Let’s deep dive into some recurrent topics we looked at:

  • Use Case 1: Boilerplate Code Generator
  • Use Case 2: Streaming Chat Assistant
  • Use Case 3: RAG Pipeline with Embeddings and Reranking
  • Use Case 4: Structured Output for Data Extraction

Use Case 1: Boilerplate Code Generator

One of the highest-ROI uses of LLMs is generating repetitive, predictable code — CRUD endpoints, test stubs, data models. The model doesn’t need to reason; it needs to interpolate from patterns it’s seen thousands of times.

import requests

api_url = "https://api.regolo.ai/v1/chat/completions"
headers = {
    "Content-Type": "application/json",
    "Authorization": "Bearer YOUR_REGOLO_KEY"
}

def generate_fastapi_endpoint(resource_name: str, fields: list[dict]) -> str:
    """Generate a FastAPI CRUD endpoint from a resource definition."""
    
    fields_str = "\n".join([f"  - {f['name']}: {f['type']}" for f in fields])

◆ ◆ ◆

- _Activity_:
Reproduce the LLM use-case excerpt above in full, keeping every line, symbol, and line of code unchanged.

- _Record set_:

◆ ◆ ◆

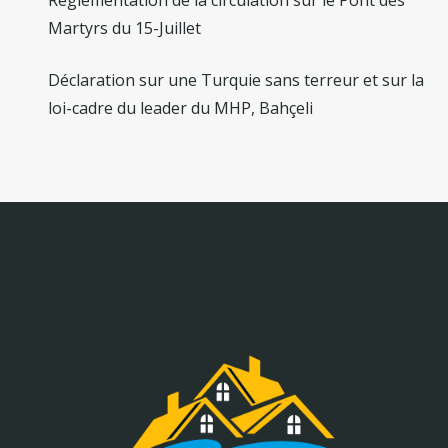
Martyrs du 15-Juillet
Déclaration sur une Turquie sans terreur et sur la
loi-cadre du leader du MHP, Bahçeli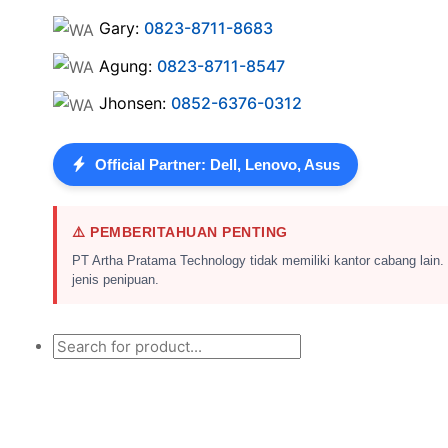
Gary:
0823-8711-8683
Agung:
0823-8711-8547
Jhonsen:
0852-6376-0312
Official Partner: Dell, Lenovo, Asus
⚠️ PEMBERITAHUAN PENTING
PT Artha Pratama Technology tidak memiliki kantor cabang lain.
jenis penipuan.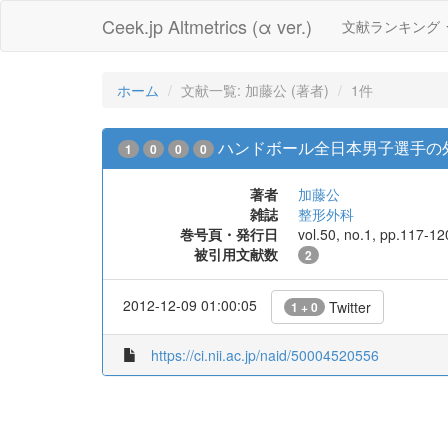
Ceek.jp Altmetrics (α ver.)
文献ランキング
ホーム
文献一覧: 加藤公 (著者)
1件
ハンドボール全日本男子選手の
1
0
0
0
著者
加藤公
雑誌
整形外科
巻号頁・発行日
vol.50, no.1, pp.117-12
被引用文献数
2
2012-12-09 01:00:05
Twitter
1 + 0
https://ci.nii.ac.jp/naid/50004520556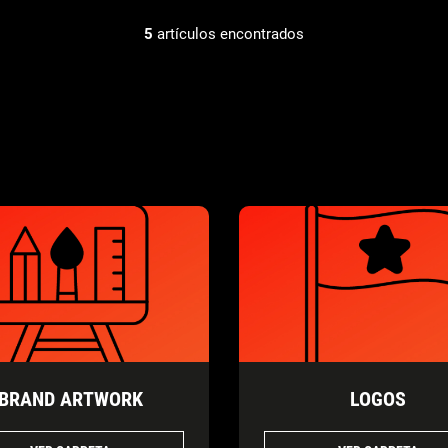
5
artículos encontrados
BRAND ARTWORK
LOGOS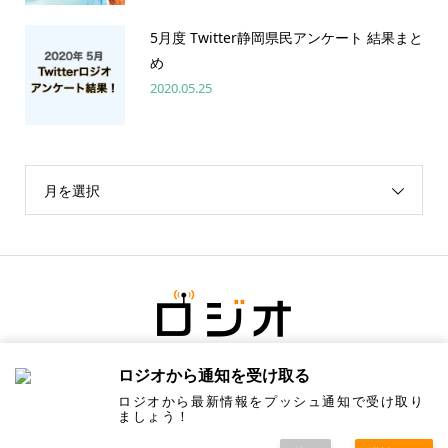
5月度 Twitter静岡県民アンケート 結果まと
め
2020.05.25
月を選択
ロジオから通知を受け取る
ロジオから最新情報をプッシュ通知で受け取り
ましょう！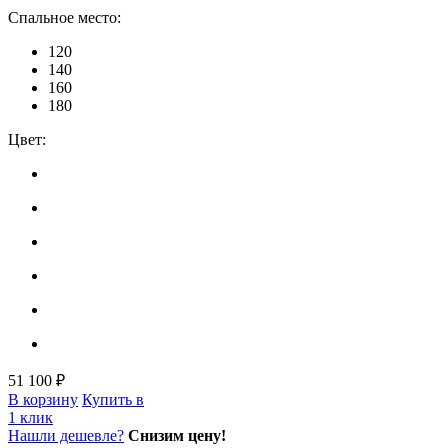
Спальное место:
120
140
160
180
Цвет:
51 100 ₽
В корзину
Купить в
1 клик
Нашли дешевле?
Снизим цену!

◆ ◆ ◆

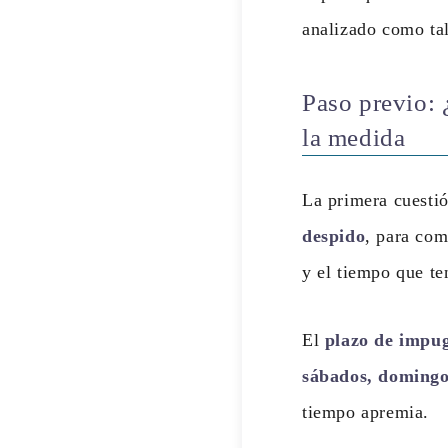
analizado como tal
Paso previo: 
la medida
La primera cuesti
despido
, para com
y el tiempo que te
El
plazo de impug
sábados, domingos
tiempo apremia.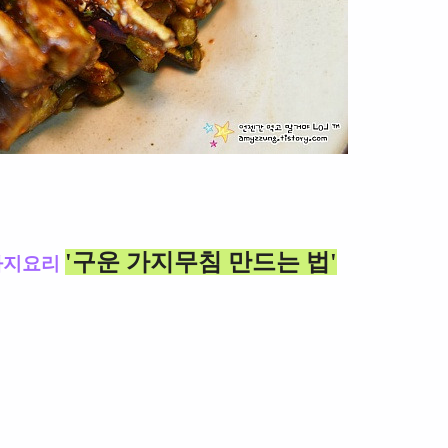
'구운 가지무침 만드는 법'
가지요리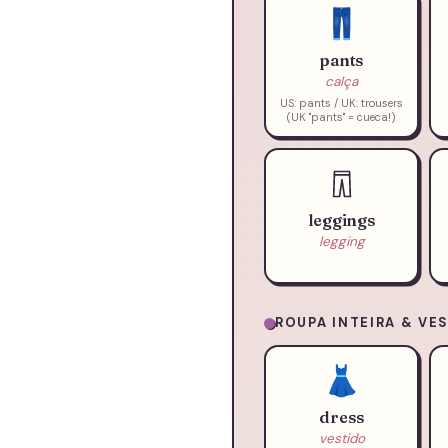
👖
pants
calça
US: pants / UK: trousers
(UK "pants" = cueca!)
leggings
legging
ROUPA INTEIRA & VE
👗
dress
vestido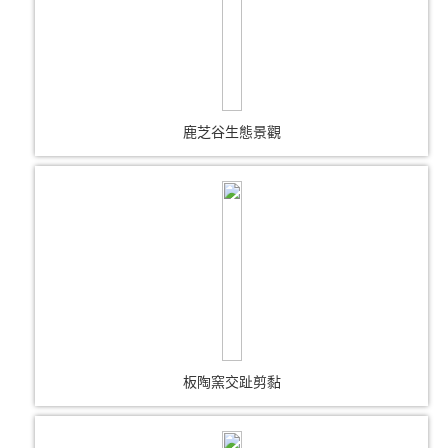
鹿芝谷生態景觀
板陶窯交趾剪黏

◆ ◆ ◆

- _Task solution_:
Let’s deep dive into some recurrent topics we looked at:

  • Use Case 1: Boilerplate Code Generator
  • Use Case 2: Streaming Chat Assistant
  • Use Case 3: RAG Pipeline with Embeddings and Reranking
  • Use Case 4: Structured Output for Data Extraction

Use Case 1: Boilerplate Code Generator

One of the highest-ROI uses of LLMs is generating repetitive, predictable code — CRUD endpoints, test stubs, data models. The model doesn’t need to reason; it needs to interpolate from patterns it’s seen thousands of times.

import requests

api_url = "https://api.regolo.ai/v1/chat/completions"
headers = {
    "Content-Type": "application/json",
    "Authorization": "Bearer YOUR_REGOLO_KEY"
}

def generate_fastapi_endpoint(resource_name: str, fields: list[dict]) -> str:
    """Generate a FastAPI CRUD endpoint from a resource definition."""
    
    fields_str = "\n".join([f"  - {f['name']}: {f['type']}" for f in fields])